• **Required work**
Reproduce the data from the line holding "genus: Potentilla" through the line holding "genus: Ilex", inclusive, putting "site" in place of "locality" and leaving everything else unchanged.

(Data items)
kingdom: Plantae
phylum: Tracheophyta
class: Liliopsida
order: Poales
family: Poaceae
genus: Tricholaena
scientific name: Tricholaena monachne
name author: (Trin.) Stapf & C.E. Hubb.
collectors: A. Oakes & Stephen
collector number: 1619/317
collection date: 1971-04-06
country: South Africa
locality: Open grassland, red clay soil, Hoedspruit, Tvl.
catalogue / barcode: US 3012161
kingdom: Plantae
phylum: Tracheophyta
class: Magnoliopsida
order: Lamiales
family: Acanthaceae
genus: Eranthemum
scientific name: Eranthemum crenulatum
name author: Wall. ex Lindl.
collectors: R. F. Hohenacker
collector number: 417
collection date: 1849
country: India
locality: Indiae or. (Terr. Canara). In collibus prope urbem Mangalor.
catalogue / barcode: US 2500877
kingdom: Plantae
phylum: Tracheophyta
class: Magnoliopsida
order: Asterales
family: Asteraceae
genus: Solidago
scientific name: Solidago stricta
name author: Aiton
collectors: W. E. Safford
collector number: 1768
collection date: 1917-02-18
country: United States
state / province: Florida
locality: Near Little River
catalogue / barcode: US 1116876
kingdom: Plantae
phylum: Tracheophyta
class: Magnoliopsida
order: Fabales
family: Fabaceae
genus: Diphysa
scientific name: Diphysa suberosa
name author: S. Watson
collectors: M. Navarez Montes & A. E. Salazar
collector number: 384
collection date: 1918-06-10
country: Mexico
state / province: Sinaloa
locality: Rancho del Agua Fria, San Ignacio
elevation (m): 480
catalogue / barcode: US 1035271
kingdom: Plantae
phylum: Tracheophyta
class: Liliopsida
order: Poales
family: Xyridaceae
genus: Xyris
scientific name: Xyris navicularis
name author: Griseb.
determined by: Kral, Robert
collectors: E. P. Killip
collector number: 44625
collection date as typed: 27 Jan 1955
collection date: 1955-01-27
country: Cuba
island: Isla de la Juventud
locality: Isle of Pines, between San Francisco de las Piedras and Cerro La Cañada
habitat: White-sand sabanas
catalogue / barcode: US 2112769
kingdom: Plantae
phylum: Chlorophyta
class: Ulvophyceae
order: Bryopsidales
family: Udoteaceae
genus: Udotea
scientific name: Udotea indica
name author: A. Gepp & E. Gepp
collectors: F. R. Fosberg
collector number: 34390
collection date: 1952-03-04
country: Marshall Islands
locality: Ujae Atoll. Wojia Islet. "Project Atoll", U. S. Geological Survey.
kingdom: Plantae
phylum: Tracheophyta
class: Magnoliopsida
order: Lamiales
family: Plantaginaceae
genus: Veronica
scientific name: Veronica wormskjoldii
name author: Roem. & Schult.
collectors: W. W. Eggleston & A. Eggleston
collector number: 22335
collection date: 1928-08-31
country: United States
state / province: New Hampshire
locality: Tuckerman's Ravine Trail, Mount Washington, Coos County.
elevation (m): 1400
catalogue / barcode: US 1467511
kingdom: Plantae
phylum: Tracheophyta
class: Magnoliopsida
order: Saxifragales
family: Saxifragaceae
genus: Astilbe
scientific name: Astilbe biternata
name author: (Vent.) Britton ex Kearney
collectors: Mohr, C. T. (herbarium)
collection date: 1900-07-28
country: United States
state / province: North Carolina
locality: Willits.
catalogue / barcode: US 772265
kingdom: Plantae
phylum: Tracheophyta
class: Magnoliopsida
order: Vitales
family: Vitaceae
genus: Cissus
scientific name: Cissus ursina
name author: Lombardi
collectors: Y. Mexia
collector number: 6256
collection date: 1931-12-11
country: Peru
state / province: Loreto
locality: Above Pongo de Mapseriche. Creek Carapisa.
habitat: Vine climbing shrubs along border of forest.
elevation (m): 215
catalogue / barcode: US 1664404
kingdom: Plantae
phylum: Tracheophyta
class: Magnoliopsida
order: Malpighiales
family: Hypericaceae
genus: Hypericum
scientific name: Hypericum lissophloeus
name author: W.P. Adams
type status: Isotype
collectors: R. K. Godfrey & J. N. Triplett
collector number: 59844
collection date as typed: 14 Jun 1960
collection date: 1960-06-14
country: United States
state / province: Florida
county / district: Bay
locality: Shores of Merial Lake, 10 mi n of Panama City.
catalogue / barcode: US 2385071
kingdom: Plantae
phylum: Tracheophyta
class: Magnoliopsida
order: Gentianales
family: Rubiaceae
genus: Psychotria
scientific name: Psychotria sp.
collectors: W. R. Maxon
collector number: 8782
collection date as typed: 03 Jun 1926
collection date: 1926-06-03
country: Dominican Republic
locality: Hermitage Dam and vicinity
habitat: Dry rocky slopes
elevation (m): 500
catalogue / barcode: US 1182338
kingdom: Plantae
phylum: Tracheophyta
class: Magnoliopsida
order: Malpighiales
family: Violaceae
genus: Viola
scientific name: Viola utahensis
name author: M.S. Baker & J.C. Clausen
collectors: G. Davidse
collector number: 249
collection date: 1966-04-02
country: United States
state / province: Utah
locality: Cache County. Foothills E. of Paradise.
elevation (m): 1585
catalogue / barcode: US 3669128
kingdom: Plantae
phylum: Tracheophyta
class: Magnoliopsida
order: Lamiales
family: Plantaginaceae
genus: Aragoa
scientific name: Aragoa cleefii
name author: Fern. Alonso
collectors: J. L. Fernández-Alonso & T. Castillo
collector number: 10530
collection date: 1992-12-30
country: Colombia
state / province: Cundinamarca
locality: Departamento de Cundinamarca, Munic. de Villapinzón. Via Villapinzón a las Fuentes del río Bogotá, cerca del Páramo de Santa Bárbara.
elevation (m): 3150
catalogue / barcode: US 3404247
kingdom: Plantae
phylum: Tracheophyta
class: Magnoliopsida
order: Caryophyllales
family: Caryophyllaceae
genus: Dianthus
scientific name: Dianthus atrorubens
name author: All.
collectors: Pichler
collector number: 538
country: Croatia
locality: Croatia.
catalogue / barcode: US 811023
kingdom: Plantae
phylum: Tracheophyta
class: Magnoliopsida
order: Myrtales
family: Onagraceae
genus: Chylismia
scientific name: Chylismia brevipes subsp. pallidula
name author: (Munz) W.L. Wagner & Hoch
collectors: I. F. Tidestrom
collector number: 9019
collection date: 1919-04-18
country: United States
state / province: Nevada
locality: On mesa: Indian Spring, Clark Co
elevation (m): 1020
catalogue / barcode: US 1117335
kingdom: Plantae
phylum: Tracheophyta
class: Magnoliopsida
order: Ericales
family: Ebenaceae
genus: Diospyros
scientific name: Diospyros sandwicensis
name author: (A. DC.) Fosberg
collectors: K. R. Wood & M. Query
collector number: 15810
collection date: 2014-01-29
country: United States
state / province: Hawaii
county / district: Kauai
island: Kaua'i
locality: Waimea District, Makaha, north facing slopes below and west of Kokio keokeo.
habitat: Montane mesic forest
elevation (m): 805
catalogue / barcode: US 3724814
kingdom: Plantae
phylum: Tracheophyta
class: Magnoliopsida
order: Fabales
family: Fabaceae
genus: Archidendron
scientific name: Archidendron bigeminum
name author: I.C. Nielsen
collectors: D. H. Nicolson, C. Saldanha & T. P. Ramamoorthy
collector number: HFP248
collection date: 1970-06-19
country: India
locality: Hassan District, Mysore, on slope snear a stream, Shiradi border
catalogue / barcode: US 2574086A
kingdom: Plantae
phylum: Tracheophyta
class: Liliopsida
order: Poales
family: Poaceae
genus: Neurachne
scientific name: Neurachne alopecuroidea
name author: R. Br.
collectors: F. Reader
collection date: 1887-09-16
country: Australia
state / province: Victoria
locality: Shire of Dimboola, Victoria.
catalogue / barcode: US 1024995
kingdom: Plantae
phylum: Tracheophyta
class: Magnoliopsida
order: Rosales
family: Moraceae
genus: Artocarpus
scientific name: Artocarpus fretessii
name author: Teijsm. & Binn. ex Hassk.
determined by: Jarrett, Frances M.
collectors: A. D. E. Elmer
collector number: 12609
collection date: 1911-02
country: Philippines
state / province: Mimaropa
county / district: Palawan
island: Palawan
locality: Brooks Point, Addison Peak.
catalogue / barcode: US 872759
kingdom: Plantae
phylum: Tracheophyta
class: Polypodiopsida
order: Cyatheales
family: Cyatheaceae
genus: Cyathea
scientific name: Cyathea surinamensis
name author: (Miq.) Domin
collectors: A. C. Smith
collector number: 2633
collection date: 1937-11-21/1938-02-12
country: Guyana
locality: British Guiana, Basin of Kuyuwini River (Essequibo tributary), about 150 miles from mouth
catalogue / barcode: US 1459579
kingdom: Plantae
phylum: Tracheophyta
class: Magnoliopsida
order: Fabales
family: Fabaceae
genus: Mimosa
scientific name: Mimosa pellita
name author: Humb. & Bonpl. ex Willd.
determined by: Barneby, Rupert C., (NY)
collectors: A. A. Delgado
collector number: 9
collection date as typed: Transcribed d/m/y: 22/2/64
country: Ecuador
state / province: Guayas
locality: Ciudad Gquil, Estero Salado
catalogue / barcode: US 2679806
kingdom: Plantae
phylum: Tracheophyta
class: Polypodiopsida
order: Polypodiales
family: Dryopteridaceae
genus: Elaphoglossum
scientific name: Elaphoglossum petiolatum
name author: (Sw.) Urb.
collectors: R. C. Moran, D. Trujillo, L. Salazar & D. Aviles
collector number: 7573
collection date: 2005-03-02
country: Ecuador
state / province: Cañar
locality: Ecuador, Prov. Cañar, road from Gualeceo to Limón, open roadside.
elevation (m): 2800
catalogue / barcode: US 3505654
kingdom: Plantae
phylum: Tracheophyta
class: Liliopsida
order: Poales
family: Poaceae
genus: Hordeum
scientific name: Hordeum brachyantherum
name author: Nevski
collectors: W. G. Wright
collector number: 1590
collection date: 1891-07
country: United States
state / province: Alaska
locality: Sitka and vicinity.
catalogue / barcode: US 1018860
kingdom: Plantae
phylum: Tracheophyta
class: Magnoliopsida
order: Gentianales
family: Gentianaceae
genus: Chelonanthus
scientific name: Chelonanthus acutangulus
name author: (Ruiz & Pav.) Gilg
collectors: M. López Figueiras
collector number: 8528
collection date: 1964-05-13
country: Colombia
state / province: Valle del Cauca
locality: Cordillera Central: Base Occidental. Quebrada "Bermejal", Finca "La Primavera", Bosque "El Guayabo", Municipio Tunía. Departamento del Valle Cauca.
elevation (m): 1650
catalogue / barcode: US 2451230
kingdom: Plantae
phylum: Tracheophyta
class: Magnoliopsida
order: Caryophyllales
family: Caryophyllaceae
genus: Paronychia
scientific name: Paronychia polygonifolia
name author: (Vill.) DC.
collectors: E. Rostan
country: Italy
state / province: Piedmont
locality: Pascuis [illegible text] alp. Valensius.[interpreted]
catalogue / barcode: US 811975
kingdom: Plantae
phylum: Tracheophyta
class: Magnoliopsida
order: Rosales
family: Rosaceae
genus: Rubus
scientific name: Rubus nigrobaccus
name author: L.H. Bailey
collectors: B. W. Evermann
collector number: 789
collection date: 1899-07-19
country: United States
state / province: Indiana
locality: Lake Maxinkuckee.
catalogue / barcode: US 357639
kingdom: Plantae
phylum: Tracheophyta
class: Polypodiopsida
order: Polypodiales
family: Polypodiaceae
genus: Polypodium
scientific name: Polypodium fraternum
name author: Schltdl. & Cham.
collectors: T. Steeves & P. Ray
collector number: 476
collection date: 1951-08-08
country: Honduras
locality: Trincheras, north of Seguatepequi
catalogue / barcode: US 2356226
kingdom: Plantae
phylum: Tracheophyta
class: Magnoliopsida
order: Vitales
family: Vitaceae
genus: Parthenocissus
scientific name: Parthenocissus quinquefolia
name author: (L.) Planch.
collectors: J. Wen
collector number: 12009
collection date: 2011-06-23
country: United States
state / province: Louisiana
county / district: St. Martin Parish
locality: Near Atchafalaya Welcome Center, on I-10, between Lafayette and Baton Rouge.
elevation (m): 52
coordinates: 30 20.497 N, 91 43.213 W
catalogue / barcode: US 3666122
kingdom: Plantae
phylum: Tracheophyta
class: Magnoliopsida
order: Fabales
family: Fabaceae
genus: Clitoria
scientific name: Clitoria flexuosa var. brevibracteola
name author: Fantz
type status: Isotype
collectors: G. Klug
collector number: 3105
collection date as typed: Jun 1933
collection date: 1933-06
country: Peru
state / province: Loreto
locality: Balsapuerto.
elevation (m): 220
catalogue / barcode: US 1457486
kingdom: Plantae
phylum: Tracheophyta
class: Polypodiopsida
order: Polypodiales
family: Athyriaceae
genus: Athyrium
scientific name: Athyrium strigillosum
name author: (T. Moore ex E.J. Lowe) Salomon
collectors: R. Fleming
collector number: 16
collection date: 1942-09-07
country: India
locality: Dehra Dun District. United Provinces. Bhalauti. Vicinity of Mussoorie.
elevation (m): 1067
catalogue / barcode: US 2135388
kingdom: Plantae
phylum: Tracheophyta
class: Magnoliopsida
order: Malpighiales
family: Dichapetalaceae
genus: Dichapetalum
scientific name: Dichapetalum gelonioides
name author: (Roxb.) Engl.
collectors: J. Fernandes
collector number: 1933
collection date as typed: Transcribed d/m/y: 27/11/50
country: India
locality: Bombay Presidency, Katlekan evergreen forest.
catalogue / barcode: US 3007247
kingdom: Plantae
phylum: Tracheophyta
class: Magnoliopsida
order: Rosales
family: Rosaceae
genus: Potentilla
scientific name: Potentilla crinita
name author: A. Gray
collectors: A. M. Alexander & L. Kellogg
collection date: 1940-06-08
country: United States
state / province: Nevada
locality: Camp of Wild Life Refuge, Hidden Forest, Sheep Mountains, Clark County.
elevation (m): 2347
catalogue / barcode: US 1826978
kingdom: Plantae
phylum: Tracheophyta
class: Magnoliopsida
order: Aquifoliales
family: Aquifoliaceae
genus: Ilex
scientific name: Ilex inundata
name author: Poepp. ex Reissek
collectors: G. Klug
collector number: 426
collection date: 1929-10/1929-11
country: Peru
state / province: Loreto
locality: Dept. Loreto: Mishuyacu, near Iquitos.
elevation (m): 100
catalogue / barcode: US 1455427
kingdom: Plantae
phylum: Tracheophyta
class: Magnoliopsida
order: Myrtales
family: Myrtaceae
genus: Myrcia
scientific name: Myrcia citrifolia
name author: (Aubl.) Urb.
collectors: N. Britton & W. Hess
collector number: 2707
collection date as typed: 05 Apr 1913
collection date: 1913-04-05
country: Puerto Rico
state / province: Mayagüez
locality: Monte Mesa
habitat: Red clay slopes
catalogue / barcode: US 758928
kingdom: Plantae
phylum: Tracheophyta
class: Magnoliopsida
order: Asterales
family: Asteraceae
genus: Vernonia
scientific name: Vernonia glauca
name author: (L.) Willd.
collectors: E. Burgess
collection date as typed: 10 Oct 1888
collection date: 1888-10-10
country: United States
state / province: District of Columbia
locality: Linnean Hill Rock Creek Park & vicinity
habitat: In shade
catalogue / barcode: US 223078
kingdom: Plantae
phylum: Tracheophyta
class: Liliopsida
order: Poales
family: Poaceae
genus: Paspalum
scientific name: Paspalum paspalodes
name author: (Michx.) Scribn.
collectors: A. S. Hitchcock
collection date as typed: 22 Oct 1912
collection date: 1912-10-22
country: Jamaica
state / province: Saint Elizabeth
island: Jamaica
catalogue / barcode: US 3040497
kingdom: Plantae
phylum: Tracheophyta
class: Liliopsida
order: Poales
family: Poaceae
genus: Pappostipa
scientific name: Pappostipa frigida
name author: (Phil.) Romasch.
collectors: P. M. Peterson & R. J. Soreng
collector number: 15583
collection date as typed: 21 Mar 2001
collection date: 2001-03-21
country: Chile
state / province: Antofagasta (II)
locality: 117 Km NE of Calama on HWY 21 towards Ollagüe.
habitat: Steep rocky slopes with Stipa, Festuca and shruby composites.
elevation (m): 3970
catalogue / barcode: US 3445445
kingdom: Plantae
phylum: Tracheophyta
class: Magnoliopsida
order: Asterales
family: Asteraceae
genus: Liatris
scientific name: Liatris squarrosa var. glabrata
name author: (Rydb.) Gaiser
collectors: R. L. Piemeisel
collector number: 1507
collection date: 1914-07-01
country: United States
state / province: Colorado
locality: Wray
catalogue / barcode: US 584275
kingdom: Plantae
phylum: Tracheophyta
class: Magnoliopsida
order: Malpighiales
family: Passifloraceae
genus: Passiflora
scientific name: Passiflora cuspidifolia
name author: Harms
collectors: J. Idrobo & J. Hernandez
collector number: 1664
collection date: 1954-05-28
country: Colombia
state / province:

• **Task solution**
genus: Potentilla
scientific name: Potentilla crinita
name author: A. Gray
collectors: A. M. Alexander & L. Kellogg
collection date: 1940-06-08
country: United States
state / province: Nevada
site: Camp of Wild Life Refuge, Hidden Forest, Sheep Mountains, Clark County.
elevation (m): 2347
catalogue / barcode: US 1826978
kingdom: Plantae
phylum: Tracheophyta
class: Magnoliopsida
order: Aquifoliales
family: Aquifoliaceae
genus: Ilex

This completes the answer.